§ RECORDED INFORMATION:
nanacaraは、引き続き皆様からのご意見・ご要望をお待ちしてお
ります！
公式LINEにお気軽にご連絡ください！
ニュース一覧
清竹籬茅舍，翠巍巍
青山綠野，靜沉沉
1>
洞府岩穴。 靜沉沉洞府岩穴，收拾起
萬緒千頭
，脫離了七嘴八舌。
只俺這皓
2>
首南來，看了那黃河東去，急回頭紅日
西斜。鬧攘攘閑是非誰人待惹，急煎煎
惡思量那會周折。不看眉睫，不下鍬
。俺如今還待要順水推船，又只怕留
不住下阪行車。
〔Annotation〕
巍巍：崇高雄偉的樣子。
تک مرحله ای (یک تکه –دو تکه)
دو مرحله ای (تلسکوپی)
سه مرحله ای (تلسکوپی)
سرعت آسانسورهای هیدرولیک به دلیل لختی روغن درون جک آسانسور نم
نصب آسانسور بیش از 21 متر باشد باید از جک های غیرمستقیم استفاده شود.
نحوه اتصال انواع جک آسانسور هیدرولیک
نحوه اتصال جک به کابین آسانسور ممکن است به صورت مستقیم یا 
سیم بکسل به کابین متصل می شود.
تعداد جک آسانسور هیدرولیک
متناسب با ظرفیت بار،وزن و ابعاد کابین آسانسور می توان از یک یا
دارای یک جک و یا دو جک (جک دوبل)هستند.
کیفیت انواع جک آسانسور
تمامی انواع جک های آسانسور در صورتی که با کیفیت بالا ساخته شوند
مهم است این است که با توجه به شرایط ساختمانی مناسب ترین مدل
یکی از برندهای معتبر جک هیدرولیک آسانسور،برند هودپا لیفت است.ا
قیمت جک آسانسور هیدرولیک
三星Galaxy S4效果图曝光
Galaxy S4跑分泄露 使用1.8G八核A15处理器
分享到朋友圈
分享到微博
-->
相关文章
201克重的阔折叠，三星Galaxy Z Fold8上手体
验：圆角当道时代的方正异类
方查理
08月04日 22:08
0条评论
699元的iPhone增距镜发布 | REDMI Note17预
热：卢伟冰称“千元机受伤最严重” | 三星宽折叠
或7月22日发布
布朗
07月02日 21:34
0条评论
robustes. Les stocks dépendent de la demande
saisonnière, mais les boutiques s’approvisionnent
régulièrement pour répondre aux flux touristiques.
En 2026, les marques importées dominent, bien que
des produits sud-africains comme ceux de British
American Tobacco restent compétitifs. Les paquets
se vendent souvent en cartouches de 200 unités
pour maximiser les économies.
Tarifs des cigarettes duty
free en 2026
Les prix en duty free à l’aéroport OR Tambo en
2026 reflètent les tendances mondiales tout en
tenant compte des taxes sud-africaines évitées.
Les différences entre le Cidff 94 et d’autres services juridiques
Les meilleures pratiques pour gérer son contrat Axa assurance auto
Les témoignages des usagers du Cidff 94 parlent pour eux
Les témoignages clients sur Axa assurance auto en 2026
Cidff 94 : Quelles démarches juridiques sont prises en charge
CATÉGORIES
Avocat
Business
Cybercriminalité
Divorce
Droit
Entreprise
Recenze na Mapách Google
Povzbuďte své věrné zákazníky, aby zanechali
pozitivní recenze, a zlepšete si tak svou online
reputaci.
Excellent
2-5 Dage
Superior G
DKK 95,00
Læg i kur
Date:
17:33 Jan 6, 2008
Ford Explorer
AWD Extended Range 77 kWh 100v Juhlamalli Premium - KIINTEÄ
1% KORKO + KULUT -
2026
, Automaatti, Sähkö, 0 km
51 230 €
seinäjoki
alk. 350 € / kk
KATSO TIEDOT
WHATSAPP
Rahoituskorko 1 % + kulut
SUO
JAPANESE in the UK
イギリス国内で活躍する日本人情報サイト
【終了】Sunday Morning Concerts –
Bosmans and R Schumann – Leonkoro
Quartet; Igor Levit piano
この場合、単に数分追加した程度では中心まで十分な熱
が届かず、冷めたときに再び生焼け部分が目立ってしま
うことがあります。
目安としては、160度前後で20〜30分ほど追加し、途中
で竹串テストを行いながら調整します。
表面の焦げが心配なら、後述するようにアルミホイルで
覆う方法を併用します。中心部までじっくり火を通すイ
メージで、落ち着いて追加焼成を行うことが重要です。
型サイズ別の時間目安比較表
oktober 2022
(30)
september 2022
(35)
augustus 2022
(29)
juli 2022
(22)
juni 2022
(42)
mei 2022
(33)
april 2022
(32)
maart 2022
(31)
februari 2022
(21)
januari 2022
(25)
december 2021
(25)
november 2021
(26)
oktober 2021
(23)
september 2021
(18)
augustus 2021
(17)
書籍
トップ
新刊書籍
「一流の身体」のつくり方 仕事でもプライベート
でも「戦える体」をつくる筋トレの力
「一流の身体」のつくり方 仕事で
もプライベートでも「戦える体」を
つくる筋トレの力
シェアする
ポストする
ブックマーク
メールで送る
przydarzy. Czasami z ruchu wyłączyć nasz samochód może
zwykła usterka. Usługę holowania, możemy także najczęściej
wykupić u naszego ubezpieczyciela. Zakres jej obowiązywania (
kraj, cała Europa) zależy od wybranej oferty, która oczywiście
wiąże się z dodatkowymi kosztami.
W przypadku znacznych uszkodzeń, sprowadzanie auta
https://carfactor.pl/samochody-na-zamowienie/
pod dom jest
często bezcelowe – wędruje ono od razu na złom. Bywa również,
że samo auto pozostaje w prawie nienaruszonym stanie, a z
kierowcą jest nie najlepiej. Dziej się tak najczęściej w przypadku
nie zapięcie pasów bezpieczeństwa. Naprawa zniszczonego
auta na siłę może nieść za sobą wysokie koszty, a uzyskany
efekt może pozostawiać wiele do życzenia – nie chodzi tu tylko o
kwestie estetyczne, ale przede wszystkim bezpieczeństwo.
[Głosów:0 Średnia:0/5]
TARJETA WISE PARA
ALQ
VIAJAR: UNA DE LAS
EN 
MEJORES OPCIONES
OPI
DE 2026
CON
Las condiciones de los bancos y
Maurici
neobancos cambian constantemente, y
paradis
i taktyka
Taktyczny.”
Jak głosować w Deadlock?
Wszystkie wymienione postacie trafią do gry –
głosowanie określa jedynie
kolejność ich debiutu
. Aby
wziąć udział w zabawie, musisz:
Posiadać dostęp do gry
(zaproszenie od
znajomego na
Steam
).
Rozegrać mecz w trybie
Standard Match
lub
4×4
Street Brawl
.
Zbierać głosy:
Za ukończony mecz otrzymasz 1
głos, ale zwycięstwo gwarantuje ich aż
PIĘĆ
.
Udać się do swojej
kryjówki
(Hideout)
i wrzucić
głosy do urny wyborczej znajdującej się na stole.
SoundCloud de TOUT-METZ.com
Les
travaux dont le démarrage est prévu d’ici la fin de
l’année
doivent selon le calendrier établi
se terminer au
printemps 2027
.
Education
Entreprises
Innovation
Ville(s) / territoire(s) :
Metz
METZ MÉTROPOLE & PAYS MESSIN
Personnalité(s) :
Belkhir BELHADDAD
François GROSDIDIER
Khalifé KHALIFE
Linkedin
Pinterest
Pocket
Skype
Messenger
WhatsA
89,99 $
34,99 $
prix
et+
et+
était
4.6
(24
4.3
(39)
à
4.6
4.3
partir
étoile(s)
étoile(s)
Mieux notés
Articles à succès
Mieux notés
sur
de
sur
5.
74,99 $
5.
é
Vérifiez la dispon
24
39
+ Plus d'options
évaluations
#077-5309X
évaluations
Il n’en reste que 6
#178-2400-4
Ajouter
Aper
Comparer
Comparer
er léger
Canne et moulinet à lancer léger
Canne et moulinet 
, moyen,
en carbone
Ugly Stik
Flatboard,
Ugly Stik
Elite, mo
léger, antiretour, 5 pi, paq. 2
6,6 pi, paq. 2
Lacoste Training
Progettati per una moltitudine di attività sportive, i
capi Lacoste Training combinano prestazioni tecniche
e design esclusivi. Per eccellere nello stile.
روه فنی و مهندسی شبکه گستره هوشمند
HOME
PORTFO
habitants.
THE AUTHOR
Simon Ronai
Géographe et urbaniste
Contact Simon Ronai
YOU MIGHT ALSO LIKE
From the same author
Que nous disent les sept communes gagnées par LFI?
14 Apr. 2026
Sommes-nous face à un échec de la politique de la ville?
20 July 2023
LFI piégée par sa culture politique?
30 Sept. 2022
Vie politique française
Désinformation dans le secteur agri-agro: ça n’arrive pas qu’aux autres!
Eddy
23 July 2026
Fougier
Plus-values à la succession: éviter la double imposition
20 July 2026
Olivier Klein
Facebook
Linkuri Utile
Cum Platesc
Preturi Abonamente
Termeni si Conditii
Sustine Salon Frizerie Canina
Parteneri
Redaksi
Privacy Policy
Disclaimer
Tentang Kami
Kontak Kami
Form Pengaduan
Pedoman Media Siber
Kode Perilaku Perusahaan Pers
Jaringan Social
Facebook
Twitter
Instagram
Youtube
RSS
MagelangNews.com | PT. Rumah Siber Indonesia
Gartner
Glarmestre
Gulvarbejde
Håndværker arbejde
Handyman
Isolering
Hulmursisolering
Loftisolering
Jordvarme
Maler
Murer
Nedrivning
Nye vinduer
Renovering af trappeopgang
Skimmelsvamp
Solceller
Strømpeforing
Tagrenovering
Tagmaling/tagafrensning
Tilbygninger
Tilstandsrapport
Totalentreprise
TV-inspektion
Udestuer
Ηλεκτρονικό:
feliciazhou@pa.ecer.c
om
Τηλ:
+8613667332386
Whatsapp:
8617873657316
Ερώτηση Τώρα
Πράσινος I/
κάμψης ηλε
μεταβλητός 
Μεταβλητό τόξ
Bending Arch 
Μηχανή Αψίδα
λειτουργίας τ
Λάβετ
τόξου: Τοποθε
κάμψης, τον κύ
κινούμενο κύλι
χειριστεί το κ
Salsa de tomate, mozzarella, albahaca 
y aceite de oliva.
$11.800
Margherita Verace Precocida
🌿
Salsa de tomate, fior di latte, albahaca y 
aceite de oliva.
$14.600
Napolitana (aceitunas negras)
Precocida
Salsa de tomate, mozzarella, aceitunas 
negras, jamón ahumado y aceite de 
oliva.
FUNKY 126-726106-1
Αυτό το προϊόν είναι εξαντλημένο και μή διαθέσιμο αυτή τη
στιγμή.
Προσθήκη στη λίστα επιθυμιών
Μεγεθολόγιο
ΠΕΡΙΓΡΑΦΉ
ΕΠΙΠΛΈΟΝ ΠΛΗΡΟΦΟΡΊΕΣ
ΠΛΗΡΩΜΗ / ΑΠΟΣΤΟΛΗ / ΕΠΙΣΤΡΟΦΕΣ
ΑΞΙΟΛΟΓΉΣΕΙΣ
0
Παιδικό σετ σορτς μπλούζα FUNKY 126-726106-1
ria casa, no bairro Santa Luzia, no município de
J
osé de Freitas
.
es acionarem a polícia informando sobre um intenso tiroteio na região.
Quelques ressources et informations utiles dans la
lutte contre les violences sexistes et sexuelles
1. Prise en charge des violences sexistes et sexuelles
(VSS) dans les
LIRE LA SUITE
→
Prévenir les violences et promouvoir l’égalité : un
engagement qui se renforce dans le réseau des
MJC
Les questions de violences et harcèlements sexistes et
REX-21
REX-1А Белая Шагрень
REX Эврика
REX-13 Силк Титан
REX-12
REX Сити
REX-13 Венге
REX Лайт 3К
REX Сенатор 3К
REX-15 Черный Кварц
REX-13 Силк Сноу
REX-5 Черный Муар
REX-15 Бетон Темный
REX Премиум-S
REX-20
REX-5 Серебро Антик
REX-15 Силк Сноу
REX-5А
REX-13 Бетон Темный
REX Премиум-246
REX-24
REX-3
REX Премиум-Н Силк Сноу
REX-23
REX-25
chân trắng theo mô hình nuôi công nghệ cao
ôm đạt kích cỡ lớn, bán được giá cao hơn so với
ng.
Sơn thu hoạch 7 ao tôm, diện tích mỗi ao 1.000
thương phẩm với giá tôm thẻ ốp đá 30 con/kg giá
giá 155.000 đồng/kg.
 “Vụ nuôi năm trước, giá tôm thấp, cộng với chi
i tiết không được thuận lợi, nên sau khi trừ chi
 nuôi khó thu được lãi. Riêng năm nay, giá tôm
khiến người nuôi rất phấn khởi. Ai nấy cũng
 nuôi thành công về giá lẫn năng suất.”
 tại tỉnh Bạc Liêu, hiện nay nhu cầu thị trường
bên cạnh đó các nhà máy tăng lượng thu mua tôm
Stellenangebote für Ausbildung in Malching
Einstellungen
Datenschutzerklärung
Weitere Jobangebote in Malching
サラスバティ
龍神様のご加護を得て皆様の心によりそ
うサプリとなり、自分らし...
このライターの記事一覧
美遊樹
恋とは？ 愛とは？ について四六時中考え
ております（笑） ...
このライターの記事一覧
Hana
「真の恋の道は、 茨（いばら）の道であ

§ EXERCISE OBJECTIVE:
Which lines in the listing above hold the word "autres"? Show each of them.

§ WRITTEN RESPONSE:
Les différences entre le Cidff 94 et d’autres services juridiques
Désinformation dans le secteur agri-agro: ça n’arrive pas qu’aux autres!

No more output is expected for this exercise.